Where has it been most successful?

There are too many successful PB projects to mention here.  However projects in the UK include:

  • Salford City Council had 137 people take part in six events over two days. They gave scores to over 20 highways schemes generated through dialogue with local people. This enabled the schemes to be prioritised in order to direct expenditure of the budget
  • 139 young people attended an event in Newcastle cast a 20% vote in the procurement of services for the city's £2.25m Children's Fund. 
  • At Tower Hamlets, London, 815 people attended 8 events to spend almost £2.4m on mainstream council services.
  • In 2009 St. Ann's Development Board gave young people in areas of high deprivation the opportunity to allocate £21,000 to youth projects, which increased youth involvement.
  • In Walsall, 6 - 11 year olds in eight Primary School Councils decided how to spend £15,000, whether that was to split the money amongst their schools, or put it towards joint activities.  It was all dependent on the ideas from the children.

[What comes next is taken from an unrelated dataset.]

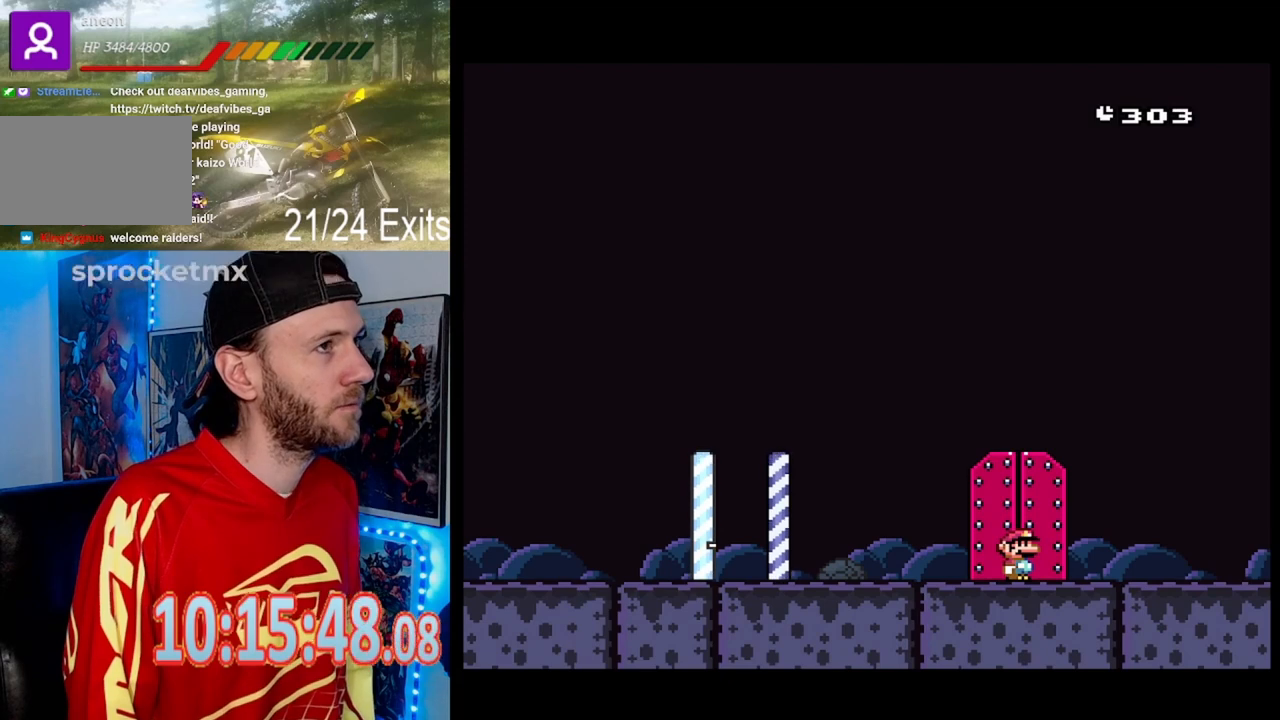
{"buttons": ["Y"], "events": []}
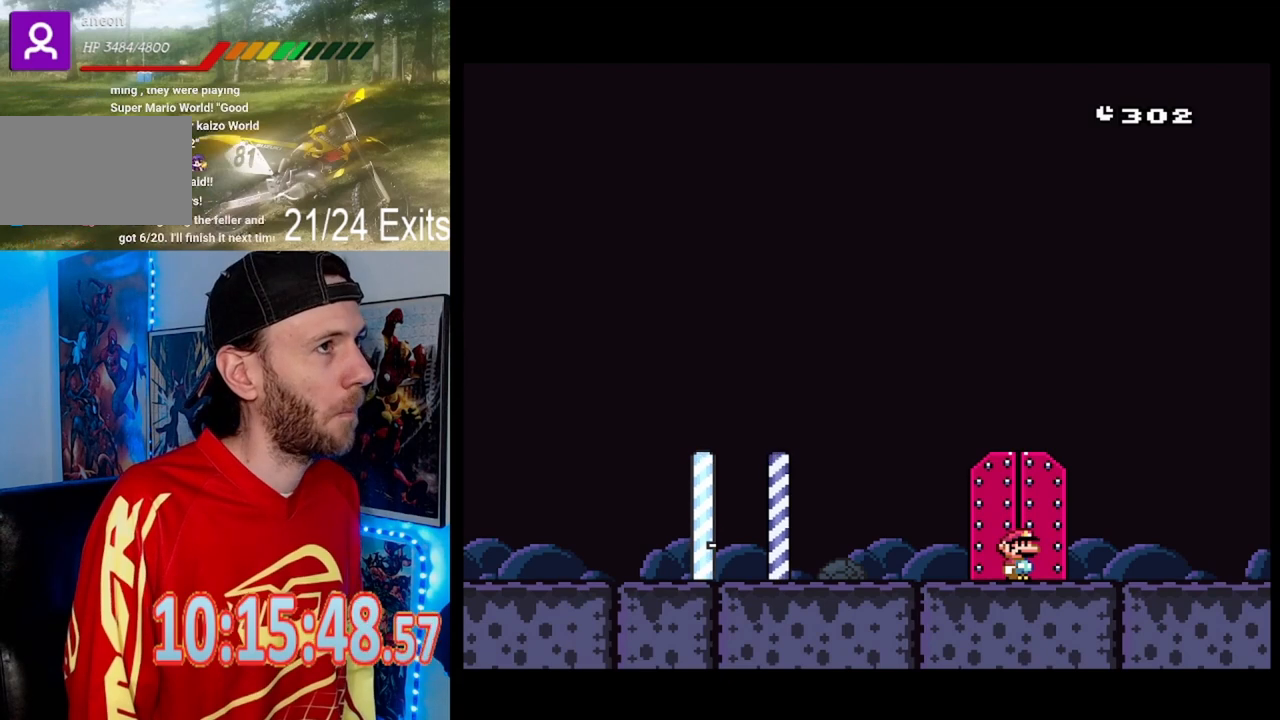
{"buttons": ["Y"], "events": []}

Is the process too demanding on staff time and resources for what is delivered?

Experience to date shows that delivery costs are small compared to the overall budget and this could be reduced still further through learning from best practice. It costs the same to hold an event which allocates a small amount of funding as one which allocates a large amount of funding.

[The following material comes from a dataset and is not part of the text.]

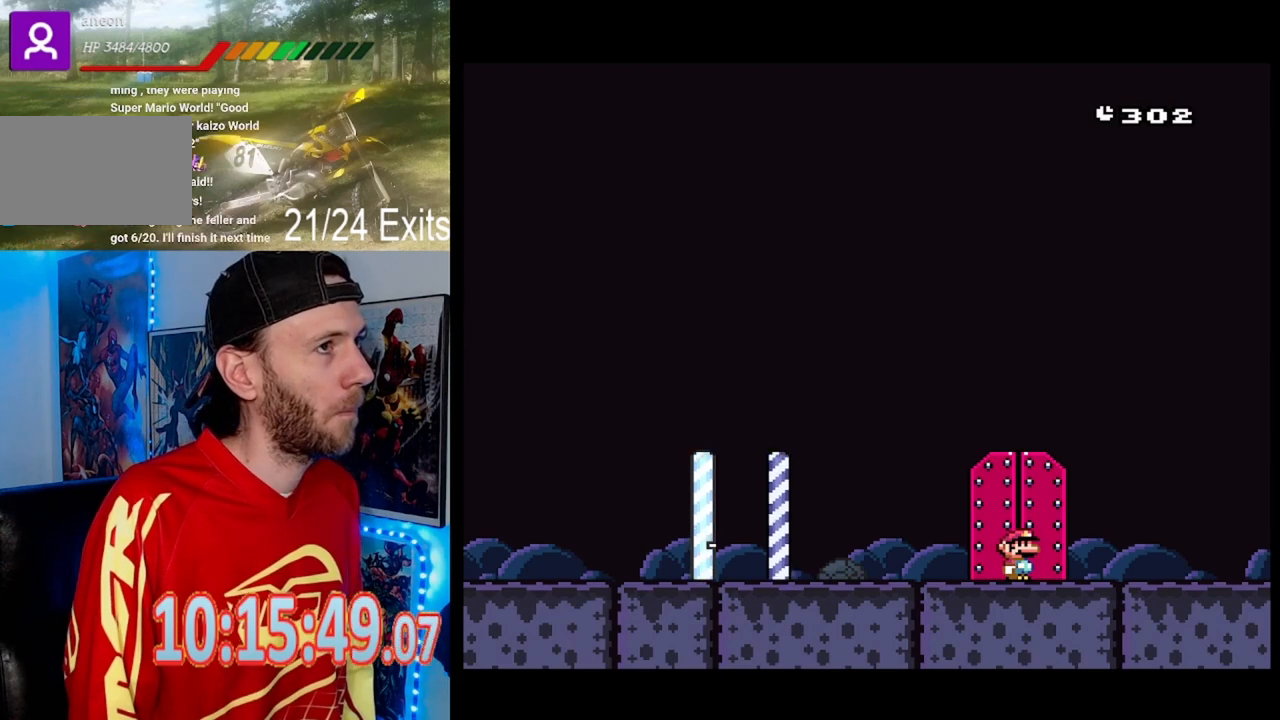
{"buttons": ["Y", "DPAD_RIGHT"], "events": [[367, "DPAD_RIGHT", "down"]]}
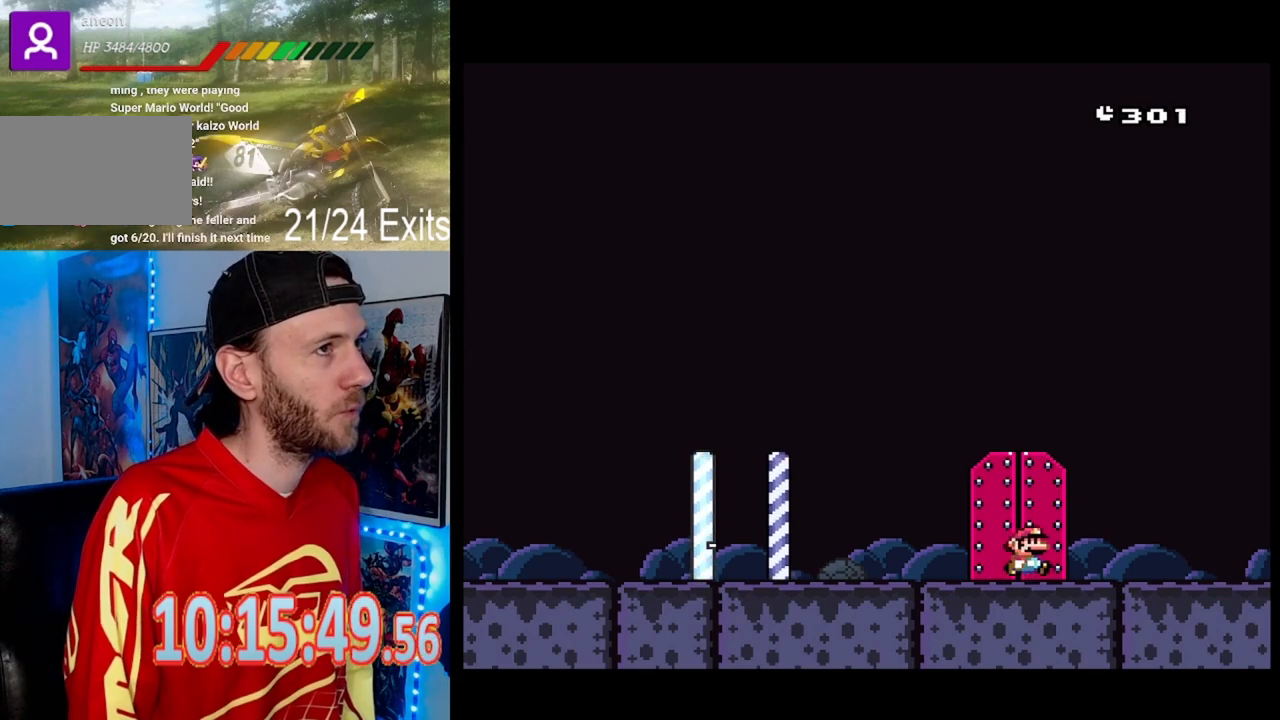
{"buttons": ["Y"], "events": [[67, "DPAD_RIGHT", "up"], [367, "DPAD_LEFT", "down"], [500, "DPAD_LEFT", "up"]]}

Using small grant funds to pilot approach means we may be able to use PB to allocate larger budgets such as NEP or mainstream partner resources. The larger the budget the smaller the delivery costs as a percentage.

How can you stop certain groups hijacking the process? 

There is some concern that an approach involving marketplace scoring and library/postal voting could be open to abuse by projects 'flooding' the process with their own supporters.  However Leith NP feels that increasing the numbers of participants - and limiting the amount of grant - decreases the opportunity/incentive for applicants to 'block vote' and that participants appear to consider projects on their individual merit.

Is this process 'just' for decisions on small grants? What are the limits of this approach?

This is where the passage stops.